In September, Congress voted by an overwhelming majority to cut all federal funds to ACORN, which derives 10 percent of its budget from the federal government. In December, Judge Nina Gershon (a Clinton appointee) ruled in federal court that Congress' ban was unconstitutional, saying that the body couldn't single out an organization to punish without a trial. But Congress still had cards in its hand-the judge's ruling only applied to the continuing resolution that covered spending through the end of 2009. The appropriations bills that cover the rest of the fiscal year included prohibitions on funds to ACORN.
The Justice Department called for a reversal of the judge's decision. The ban on funds, the appeal reads, "is part of an effort to protect, for a temporary time period, against potential fraud, waste, and abuse of public funds." The Department quoted ACORN's own internal investigation, which noted "longstanding management weaknesses" and "internal potential for fraud," as the tip of the iceberg of "major problems" with the organization.
Even before the videos came to light, ACORN was losing funding from a number of big foundations because the public learned last year that the group had been covering up an alleged embezzlement for almost eight years. The brother of ACORN founder Wade Rathke purportedly funneled nearly $1 million of the organization's money into his own pockets.
And besides finding itself under the gaze of the Justice Department, ACORN is facing investigations at the state level in California, Louisiana, and elsewhere. The state group with the most members, California, has broken off and is forming its own nonprofit under a different name (see sidebar below).
Budget season for the 2011 fiscal year is beginning, and most on Capitol Hill agree that, politically, Democrats can't write in a budget line for ACORN, but they could create federal grant funding that is specifically tailored for an organization like ACORN. The Government Accountability Office-the federal government's internal investigation unit-is in the midst of scrutinizing ACORN and should release the results of its investigation within a few months, which will have a major impact on ACORN's future funding.
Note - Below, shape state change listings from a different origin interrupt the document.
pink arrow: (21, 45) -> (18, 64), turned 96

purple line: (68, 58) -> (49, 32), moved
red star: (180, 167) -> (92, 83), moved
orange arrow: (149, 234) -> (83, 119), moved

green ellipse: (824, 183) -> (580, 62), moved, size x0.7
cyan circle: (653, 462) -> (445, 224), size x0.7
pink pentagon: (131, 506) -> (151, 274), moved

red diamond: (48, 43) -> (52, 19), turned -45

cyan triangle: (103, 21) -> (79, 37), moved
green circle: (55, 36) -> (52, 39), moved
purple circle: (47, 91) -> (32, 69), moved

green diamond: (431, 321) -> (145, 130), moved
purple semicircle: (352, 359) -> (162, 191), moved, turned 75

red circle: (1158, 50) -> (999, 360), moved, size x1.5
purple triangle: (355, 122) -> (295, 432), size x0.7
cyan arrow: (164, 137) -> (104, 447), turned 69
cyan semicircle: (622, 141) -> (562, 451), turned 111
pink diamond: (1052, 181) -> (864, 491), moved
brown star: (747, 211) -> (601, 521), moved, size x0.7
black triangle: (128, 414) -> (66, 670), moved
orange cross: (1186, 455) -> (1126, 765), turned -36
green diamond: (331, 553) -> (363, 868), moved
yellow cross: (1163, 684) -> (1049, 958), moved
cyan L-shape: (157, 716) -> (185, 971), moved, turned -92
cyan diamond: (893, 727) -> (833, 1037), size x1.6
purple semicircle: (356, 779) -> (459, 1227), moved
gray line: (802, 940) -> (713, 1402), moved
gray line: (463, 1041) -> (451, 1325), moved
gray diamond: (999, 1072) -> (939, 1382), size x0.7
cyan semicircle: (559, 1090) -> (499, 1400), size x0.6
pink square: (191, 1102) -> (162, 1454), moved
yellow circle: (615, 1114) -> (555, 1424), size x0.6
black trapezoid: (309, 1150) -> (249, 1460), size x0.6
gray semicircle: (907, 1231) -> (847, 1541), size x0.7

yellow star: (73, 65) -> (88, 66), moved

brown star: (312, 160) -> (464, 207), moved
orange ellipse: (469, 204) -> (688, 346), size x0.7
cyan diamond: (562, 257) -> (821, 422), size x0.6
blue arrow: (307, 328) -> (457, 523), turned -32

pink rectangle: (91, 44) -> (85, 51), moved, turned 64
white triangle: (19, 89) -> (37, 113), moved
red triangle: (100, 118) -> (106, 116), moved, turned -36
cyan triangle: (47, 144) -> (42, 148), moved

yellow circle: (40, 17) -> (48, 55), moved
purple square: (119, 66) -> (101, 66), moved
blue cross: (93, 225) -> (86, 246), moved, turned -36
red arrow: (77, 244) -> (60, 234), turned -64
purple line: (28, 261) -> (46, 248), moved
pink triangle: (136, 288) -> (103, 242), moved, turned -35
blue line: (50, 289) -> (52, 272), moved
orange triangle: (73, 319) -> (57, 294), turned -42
"They have weathered a lot of controversies in the past," said Hans von Spakovsky, senior legal fellow at the Heritage Foundation, who has been tracking ACORN's federal funding. "I think of ACORN like Count Dracula-I'll believe they're no longer in existence when a stake is driven through their heart."
ACORN California, whose 48,000 members comprise a full eighth of the national organization, is breaking out on its own and changing its name after the national group's reputation has become increasingly tarred.
The new nonprofit, Alliance of Californians for Community Empowerment, or ACCE, will keep all of the personnel and duties of ACORN California, but it is severing all financial and legal ties to the national group. ACCE filed for nonprofit status in January and intends to meet its budget by tapping state grants and local donors.
Executive director Amy Schur of ACORN California-and now of ACCE-scoffed at the "vicious, politically motivated attacks" on the national group, referring to the unflattering undercover videos of ACORN employees, but in the same breath said "very real internal mistakes have been made."
"We very much hope that ACORN makes it through this challenging time, but unfortunately, California's low- and moderate-income working families can't wait for that to happen," she said in a statement.
The loss of ACORN's California members means ACORN also loses their dues. While that doesn't constitute huge money, it adds to the organization's financial straits, especially if Congress moves to deny funding to the organization for this upcoming fiscal year as it did last year.